Tuesday, February 12th, 2008

Australia to Apologize to Aborigines

Similar to the experiences of Native American Indians and Blacks in the U.S., the history of how aborigines in Australia have been treated is well-documented. This history includes blatant and systematic discrimination, physical brutality, and the forced separation of mixed-race aborigine children from their parents to be raised “White,” referred to as the “stolen generation.”

Within this context and as CBS News reports, in a move that has strong symbolic -- if not practical -- meaning, the Australian government will now issue a formal apology to aborigines for the historical practice of forced child-parent separation (portrayed in the critically-acclaimed 2002 movie Rabbit Proof Fence):

Australia will issue its first formal apology to the country’s indigenous people next month . . . a milestone that could ease tensions with a minority once subjected to policies including the removal of mixed-blood children from families on the premise that their race was doomed. . . .

[Government leaders] have previously ruled out financial compensation for the impoverished minority. . . . Australia’s original inhabitants, Aborigines number about 450,000 among a population of 21 million.

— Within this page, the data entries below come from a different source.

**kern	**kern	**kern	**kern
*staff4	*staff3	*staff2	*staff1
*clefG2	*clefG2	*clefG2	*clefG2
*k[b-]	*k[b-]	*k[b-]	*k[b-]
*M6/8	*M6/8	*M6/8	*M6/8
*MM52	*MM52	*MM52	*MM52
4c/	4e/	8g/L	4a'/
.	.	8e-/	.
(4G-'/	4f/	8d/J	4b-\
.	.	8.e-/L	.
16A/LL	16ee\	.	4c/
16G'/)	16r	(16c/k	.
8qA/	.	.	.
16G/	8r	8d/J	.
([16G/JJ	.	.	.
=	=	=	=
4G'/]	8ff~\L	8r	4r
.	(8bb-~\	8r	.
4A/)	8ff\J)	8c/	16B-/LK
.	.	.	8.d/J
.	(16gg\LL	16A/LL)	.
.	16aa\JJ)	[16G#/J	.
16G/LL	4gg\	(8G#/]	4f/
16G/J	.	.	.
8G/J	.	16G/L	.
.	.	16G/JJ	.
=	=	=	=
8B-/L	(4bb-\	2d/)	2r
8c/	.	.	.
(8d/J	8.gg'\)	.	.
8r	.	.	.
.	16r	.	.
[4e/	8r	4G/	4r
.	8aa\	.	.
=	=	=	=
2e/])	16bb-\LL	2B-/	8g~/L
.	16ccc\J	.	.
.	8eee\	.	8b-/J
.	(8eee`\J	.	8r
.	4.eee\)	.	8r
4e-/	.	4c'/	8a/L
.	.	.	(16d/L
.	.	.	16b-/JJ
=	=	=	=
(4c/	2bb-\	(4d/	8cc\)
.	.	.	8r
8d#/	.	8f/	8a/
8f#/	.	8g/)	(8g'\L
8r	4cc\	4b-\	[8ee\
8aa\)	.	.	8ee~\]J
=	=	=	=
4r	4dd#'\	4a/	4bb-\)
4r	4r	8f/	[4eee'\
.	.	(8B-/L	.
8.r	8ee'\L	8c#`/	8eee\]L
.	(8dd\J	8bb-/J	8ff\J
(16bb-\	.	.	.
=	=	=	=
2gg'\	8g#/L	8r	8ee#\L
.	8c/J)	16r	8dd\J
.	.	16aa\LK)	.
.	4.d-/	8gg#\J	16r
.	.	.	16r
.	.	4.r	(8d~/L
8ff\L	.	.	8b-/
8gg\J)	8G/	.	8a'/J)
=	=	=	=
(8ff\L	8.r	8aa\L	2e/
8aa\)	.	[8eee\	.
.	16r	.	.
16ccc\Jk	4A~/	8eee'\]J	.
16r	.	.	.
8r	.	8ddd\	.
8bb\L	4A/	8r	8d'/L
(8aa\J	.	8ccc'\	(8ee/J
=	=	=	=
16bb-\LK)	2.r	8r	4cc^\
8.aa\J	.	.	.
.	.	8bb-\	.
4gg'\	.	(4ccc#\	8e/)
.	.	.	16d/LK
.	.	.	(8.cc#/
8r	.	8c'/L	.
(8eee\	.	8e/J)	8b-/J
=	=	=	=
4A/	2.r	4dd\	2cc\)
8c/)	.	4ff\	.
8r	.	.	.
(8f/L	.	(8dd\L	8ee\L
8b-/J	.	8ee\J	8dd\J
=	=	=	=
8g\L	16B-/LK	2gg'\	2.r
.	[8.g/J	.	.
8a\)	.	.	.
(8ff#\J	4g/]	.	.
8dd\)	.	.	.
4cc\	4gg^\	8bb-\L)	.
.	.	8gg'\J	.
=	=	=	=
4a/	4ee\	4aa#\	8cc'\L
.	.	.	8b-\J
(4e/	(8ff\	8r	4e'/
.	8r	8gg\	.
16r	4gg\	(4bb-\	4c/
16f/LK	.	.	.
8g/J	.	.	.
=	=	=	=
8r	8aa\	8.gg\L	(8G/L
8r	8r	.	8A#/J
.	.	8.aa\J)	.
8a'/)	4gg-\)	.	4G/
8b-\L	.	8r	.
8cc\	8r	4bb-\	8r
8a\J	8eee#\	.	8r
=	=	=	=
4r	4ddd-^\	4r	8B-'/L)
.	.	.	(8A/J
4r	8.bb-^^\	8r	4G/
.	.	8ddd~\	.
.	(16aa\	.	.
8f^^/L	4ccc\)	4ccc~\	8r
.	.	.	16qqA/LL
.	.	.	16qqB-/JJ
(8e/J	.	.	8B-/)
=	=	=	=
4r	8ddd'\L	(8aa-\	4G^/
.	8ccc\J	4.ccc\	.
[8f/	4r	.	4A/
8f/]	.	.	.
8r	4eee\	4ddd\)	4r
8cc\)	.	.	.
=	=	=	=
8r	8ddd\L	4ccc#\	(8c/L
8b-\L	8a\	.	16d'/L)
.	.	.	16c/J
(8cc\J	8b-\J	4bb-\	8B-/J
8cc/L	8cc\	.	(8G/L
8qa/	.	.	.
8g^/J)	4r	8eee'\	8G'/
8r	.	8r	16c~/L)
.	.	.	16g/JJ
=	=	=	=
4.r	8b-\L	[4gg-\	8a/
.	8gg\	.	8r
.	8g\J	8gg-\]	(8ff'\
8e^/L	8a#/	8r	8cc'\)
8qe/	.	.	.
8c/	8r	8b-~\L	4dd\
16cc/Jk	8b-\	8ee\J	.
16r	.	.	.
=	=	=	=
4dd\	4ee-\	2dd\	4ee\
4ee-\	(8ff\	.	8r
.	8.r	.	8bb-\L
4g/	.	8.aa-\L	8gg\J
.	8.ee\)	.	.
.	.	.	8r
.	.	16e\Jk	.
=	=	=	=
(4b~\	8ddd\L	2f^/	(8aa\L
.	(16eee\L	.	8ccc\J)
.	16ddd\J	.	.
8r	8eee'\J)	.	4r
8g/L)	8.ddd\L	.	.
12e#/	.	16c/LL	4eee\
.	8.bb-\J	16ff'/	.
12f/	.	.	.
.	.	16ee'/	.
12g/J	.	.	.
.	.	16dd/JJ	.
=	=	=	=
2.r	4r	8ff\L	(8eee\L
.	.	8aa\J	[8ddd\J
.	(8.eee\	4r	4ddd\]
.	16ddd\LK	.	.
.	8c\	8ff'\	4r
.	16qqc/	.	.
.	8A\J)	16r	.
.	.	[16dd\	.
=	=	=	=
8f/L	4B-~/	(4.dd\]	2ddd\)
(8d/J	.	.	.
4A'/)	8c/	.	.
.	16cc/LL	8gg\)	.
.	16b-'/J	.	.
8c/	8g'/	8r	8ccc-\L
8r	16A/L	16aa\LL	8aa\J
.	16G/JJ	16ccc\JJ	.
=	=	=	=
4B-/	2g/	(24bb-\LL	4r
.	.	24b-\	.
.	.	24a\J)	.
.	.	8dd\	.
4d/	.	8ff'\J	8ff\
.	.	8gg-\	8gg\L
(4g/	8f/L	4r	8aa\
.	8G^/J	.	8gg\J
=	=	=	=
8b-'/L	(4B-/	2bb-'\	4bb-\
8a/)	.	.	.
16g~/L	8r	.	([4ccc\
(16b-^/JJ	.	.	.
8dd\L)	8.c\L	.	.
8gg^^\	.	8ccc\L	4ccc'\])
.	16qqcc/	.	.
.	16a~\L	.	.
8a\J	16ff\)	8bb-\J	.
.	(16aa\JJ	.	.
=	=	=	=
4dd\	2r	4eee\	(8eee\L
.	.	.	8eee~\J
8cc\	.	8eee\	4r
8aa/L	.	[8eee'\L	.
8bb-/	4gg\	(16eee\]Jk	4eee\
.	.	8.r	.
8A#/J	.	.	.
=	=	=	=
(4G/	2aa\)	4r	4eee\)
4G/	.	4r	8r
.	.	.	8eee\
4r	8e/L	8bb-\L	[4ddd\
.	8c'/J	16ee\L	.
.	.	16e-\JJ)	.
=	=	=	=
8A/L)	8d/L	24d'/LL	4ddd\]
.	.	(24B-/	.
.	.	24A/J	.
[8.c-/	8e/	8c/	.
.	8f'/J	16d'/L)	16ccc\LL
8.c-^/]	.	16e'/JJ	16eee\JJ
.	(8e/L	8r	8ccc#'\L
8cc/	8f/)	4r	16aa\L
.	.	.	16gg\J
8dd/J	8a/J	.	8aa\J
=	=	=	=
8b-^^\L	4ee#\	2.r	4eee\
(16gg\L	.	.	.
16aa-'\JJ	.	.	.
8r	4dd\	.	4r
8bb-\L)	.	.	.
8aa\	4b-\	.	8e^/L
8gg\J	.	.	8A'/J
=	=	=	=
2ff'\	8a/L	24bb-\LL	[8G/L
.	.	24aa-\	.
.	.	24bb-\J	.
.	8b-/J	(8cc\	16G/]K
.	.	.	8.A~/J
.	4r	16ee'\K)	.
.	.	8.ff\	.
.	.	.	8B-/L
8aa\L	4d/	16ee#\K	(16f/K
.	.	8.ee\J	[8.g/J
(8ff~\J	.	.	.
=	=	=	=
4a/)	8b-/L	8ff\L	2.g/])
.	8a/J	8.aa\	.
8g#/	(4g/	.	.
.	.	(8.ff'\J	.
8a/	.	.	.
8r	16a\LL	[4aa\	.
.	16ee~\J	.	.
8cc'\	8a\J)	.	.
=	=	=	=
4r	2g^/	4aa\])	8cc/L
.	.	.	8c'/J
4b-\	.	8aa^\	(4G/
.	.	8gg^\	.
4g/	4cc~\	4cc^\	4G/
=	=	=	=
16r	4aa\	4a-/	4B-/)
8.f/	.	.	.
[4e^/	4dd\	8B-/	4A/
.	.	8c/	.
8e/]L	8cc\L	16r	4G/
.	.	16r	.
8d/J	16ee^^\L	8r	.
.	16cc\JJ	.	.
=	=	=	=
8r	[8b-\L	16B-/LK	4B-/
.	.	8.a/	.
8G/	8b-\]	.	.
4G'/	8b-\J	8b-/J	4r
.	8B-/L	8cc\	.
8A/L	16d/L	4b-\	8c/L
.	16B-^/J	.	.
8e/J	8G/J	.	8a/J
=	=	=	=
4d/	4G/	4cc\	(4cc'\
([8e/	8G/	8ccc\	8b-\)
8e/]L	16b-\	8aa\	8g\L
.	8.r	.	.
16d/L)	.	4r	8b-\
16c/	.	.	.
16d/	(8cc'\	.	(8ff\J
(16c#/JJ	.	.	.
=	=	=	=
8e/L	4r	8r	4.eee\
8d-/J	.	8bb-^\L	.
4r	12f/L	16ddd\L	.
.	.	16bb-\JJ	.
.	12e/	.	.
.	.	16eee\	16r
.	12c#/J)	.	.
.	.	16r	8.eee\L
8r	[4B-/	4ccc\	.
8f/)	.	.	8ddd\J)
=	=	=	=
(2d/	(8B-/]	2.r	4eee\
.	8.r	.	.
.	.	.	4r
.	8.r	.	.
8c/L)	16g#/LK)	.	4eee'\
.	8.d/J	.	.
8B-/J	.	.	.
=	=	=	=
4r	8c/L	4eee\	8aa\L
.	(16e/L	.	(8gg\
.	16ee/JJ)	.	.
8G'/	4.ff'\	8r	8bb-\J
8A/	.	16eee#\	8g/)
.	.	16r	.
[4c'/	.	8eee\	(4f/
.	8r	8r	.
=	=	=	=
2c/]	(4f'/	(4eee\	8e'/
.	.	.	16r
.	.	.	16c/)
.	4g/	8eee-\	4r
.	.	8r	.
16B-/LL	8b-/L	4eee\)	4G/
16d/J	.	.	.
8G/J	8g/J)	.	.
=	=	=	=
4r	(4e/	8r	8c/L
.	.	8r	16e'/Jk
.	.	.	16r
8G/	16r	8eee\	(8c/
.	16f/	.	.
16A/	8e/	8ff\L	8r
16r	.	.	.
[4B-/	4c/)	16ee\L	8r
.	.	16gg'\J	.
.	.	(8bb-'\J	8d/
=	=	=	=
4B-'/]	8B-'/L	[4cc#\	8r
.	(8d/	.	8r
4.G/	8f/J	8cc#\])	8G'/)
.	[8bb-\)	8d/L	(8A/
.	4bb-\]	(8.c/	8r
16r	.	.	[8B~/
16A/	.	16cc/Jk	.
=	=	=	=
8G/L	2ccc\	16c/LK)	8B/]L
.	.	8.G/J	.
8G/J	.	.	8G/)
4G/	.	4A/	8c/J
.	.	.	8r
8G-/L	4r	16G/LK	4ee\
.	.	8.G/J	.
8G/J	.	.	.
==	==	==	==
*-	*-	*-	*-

Aborigines are the poorest ethnic group in Australia and are most likely to be jailed, unemployed and illiterate. . . .

From 1910 until the 1970s, around 100,000 mostly mixed-blood Aboriginal children were taken from their parents under state and federal laws based on a premise that Aborigines were a doomed race and saving the children was a humane alternative.

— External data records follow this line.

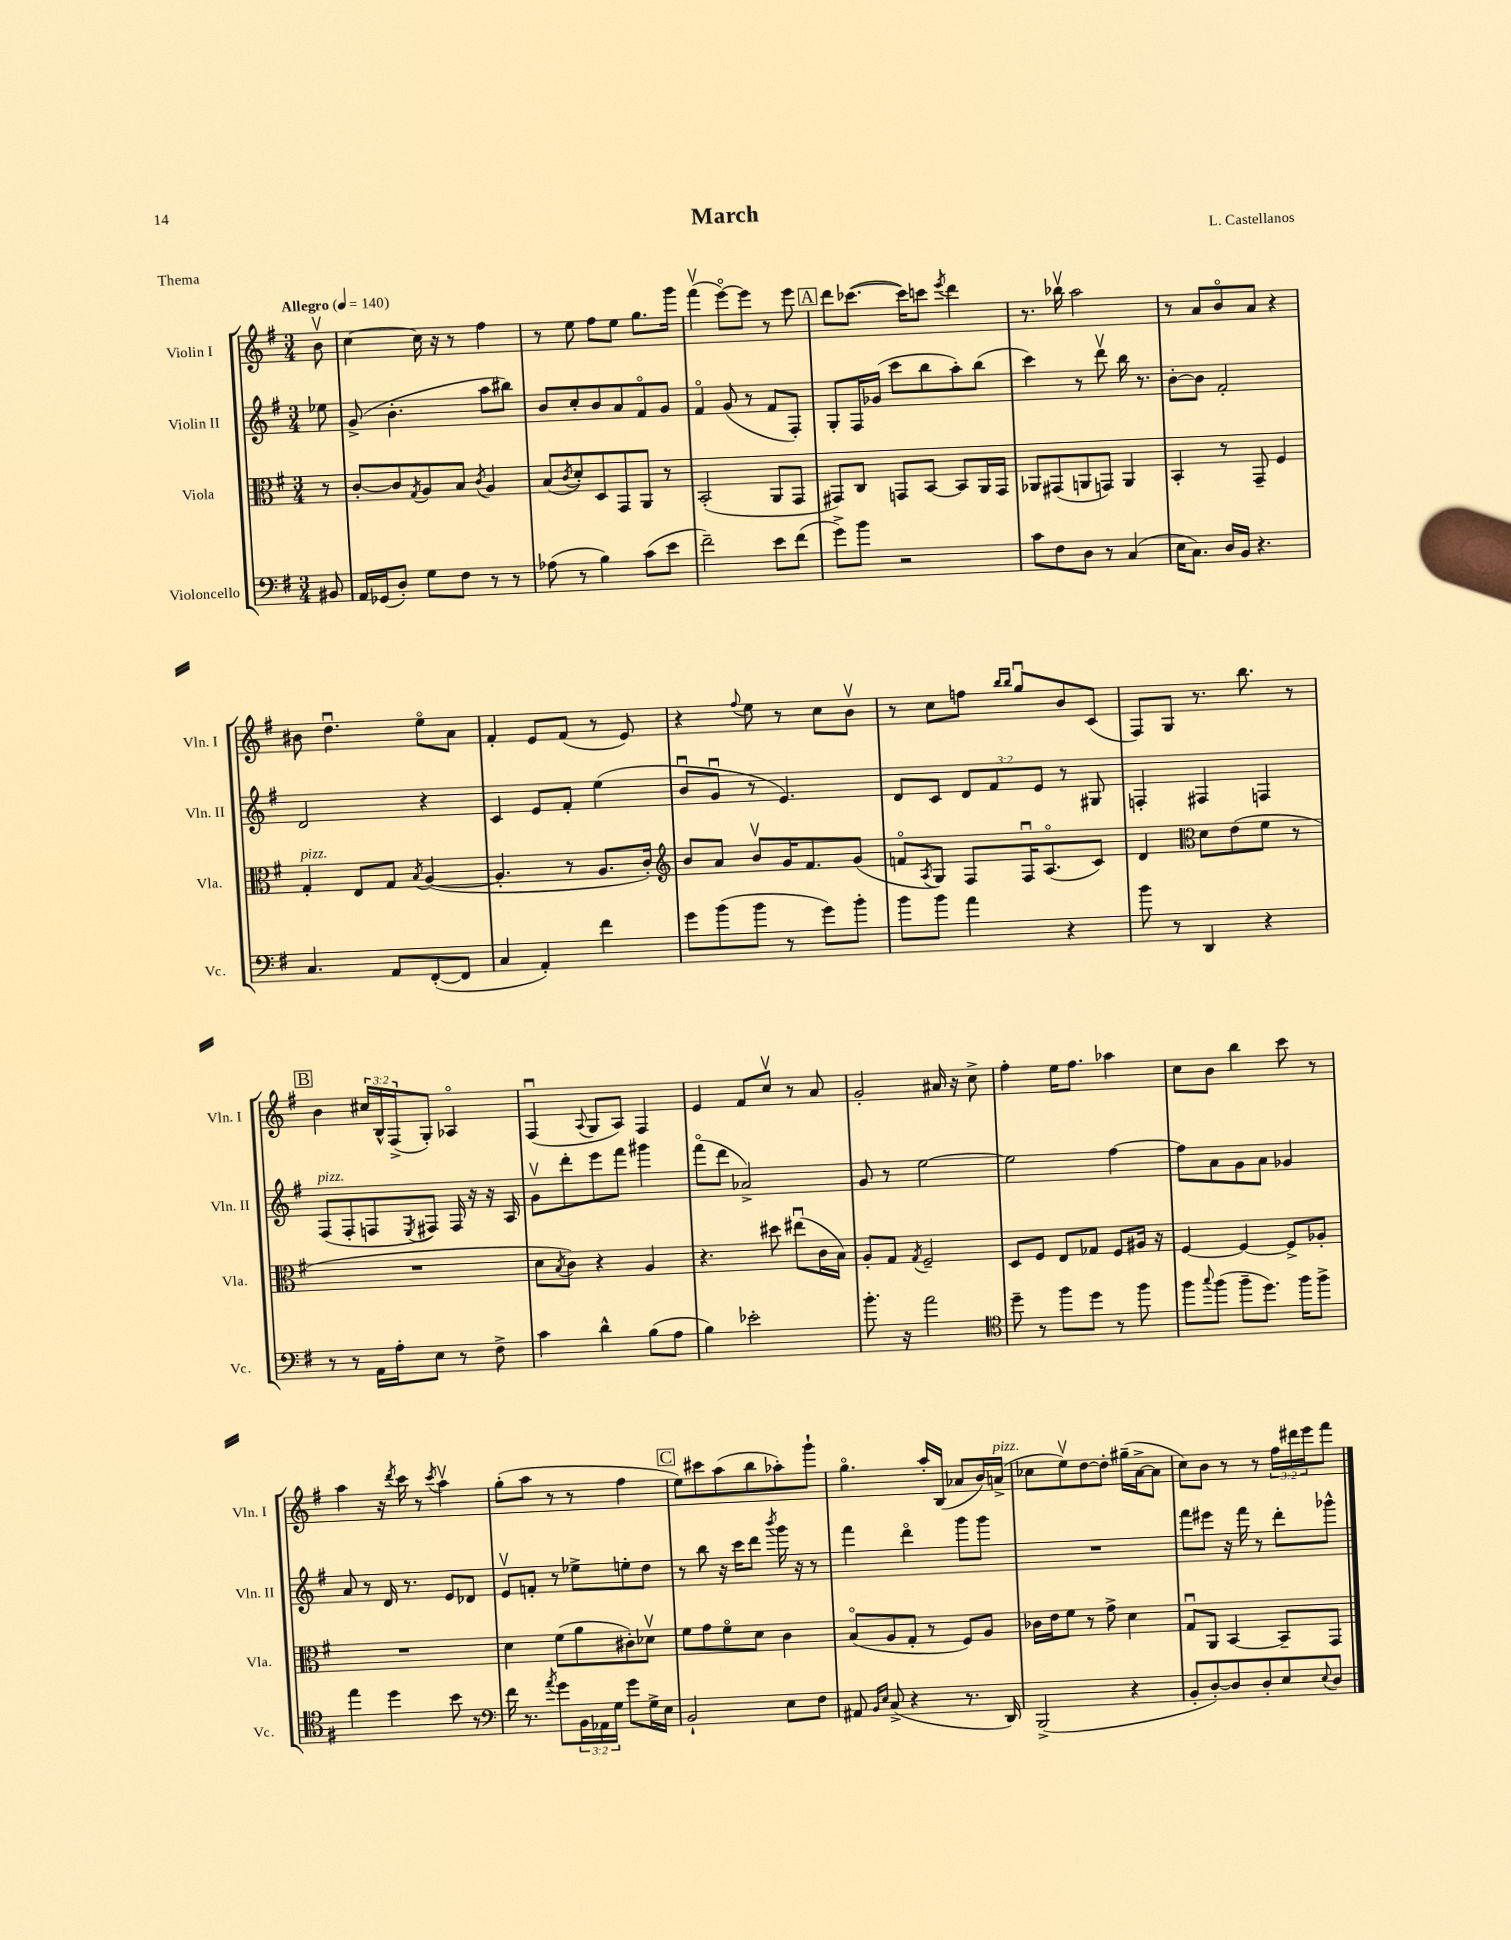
\header { title = "March" composer = "L. Castellanos" piece = "Thema" }
<<
\new StaffGroup <<
\new Staff = "s0" \with { instrumentName = "Violin I" shortInstrumentName = "Vln. I" } {
    \clef treble \key g \major \numericTimeSignature \time 3/4 \override Staff.TupletNumber.text = #tuplet-number::calc-fraction-text \partial 8 \tempo "Allegro" 4 = 140
    b'8\upbow |
    c''4~ c''16 r16 r8 fis''4 |
    r8 e''8 fis''8 e''8 g''8. g'''16 |
    fis'''4\upbow( e'''8~\flageolet) e'''8 r8 e'''8 |
    \mark \markup { \box "A" } d'''8 ces'''8.~( ces'''16) c'''8 \acciaccatura { e'''8 } d'''4 |
    r8. bes''16\upbow a''2 |
    r8 a'8 b'8\flageolet a'8 r4 |
    bis'8 d''4.\downbow e''8\flageolet a'8 |
    fis'4-. e'8 fis'8( r8 e'8) |
    r4 \appoggiatura { fis''8 } e''8 r8 c''8 b'8\upbow |
    r8 c''8 f''8 \grace { b''16 b''16 } g''8\downbow b'8 c'8( |
    fis8) g8 r8. b''8. r8 |
    \mark \markup { \box "B" } b'4 \tuplet 3/2 { cis''16 b16-^ fis16->( } g8-.) aes4\flageolet |
    fis4\downbow( \appoggiatura { a8 } g8 a8) fis4 |
    e'4 fis'8 c''8\upbow r8 a'8 |
    g'2-. ais'16 r16 c''8-> |
    fis''4-. e''16 fis''8. aes''4 |
    c''8 b'8 b''4 c'''8 r8 |
    a''4 r16 \acciaccatura { d'''8 } c'''16 r8 \acciaccatura { c'''8 } a''4\upbow |
    g''8-.( a''8 r8 r8 fis''4 |
    \mark \markup { \box "C" } e''8) cis'''8 a''8( b''8 aes''8-.) g'''8-! |
    g''4.\flageolet a''16-. b16( aes'8 b'16) a'16->^\markup { \italic "pizz." }( |
    ces''8 e''8\upbow) d''8~ d''8-. gis''16--( a'16~-> a'8 |
    c''8) b'8 r8 r8 \tuplet 3/2 { fis''16 dis'''16 e'''16 } fis'''8 \bar "|." |
}
\new Staff = "s1" \with { instrumentName = "Violin II" shortInstrumentName = "Vln. II" } {
    \clef treble \key g \major \numericTimeSignature \time 3/4 \override Staff.TupletNumber.text = #tuplet-number::calc-fraction-text \partial 8
    ees''8 |
    g'8->( b'4.-. a''8 bis''8) |
    b'8 c''8-. b'8 a'8 fis'8\flageolet g'8 |
    fis'4\flageolet g'8( r8 fis'8 fis8-.) |
    \mark \markup { \box "A" } g8-. fis16 ges'16( c'''8 b''8 a''8-.) b''8( |
    c'''4) r8 d'''8\upbow b''16 r8. |
    b'8~-. b'8 fis'2-. |
    d'2 r4 |
    c'4 e'8 fis'8-. e''4( |
    b'8\downbow g'8\downbow r8 e'4.) |
    d'8 c'8 \tuplet 3/2 { d'8 fis'8 e'8 } r8 gis8 |
    f4-. fis4 f4 |
    \mark \markup { \box "B" } fis8^\markup { \italic "pizz." }( fis8-. f8 \acciaccatura { e8 } fis8) fis16 r16 r16 a16 |
    g'8\upbow d'''8-. e'''8 fis'''8 gis'''4 |
    fis'''8\flageolet( d'''8 aes'2->) |
    g'8 r8 e''2~ |
    e''2 fis''4~ |
    fis''8 a'8 g'8 a'8 ges'4 |
    a'8 r8 d'16 r8. e'8 des'8 |
    e'8\upbow f'8-. r8 ees''8-> e''8-. d''8 |
    \mark \markup { \box "C" } r8 b''8 r16 c'''16 d'''8 \acciaccatura { b'''8 } g'''16 r16 r8 |
    fis'''4 d'''4\flageolet g'''8 g'''8 |
    R2. |
    fis'''8 eis'''8 r16 fis'''16 r8 d'''8-. ges'''8-^ \bar "|." |
}
\new Staff = "s2" \with { instrumentName = "Viola" shortInstrumentName = "Vla." } {
    \clef alto \key g \major \numericTimeSignature \time 3/4 \partial 8
    r8 |
    c'8~-. c'8 \acciaccatura { g8 } a8 b8 \acciaccatura { c'8 } a4 |
    b8( \acciaccatura { c'8 } d'8-.) d8 g,8 a,8 r8 |
    b,2-.( a,8 g,8 |
    \mark \markup { \box "A" } gis,8) c8 g,8 b,8~ b,8 a,16 g,16 |
    aes,8 gis,8( a,8 g,8) a,4 |
    b,4-. r8 g,8-- fis4 |
    g4-.^\markup { \italic "pizz." } e8 g8 \acciaccatura { b8 } a4~( |
    a4.-. r8 a8. c'16-.) |
    \clef treble b'8 a'8 b'8\upbow g'16 fis'8. g'8( |
    f'8\flageolet \acciaccatura { a8 } g8) fis8 fis16\downbow a8.\flageolet( c'8) |
    d'4 \clef alto d'8 e'8( fis'8 r8 |
    \mark \markup { \box "B" } R2. |
    d'8 \acciaccatura { b8 } c'8) r4 a4 |
    r4. dis''8 eis''8\downbow( c'16 b16) |
    a8-. g8 \acciaccatura { g8 } fis2-- |
    d8 fis8 e8 ges8 fis8 ais16 r16 |
    fis4~ fis4~ fis8-> aes8-. |
    R2. |
    d'4 fis'8( a'8 cis'8-.) des'8\upbow |
    \mark \markup { \box "C" } fis'8 g'8 fis'8\flageolet d'8 c'4 |
    b8\flageolet( a8 g8-. r8 fis8) a8 |
    ces'16 e'16 fis'8 r8 g'8-> d'4 |
    g8\downbow a,8 b,4~ b,8-- g,8 \bar "|." |
}
\new Staff = "s3" \with { instrumentName = "Violoncello" shortInstrumentName = "Vc." } {
    \clef bass \key g \major \numericTimeSignature \time 3/4 \override Staff.TupletNumber.text = #tuplet-number::calc-fraction-text \partial 8
    bis,8 |
    a,16 ges,16( d8-.) g8 fis8 r8 r8 |
    aes8( r8 b4) c'8( e'8 |
    fis'2--) e'8 fis'8( |
    \mark \markup { \box "A" } g'8->) b'8 r2 |
    c'8 fis8 d8 r8 c4( |
    e16 c8.) d16 b,16 r4. |
    c4. a,8 fis,8~-.( fis,8 |
    c4 a,4-.) fis'4 |
    g'8 b'8( b'8 r8 g'8) b'8-. |
    b'8 b'8 a'4 r4 |
    b'8 r8 d,4 r4 |
    \mark \markup { \box "B" } r8 r8 a,16 a16-. e8 r8 fis8-> |
    c'4 d'4-^ b8( a8 |
    b4) ees'2-. |
    b'8.-. r16 a'2 |
    \clef tenor d''8-- r8 fis''8 d''8 r8 fis''8 |
    fis''8 \appoggiatura { g''8 } fis''8( fis''8-- d''8.) fis''16 fis''8-> |
    e''4 d''4 b'8 r8 |
    \clef bass fis'16 r8. \acciaccatura { a'8 } g'8 \tuplet 3/2 { b,16 aes,16 g16 } g'8 g16-> e16 |
    \mark \markup { \box "C" } b,2-! e8 fis8 |
    ais,8 \grace { b,16 e16 } c8->( r4 r8. d,16) |
    b,,2->( r4 |
    b,8-. d8~-.) d8 d8-. e8 \appoggiatura { e8 } d8 \bar "|." |
}
>>
>>
\layout { \context { \Score \remove "Bar_number_engraver" } }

A national inquiry in 1997 found that many children taken from their families suffered long-term psychological effects stemming from the loss of family and culture.

I commend the new Australian government for taking this action, although I am disappointed that financial reparations are not included. Nonetheless it is a positive symbolic step forward into acknowledging the injustices of the past.

Perhaps our own government can learn something about this in regard to our own history of how our government has treated its indigenous and enslaved populations through the centuries.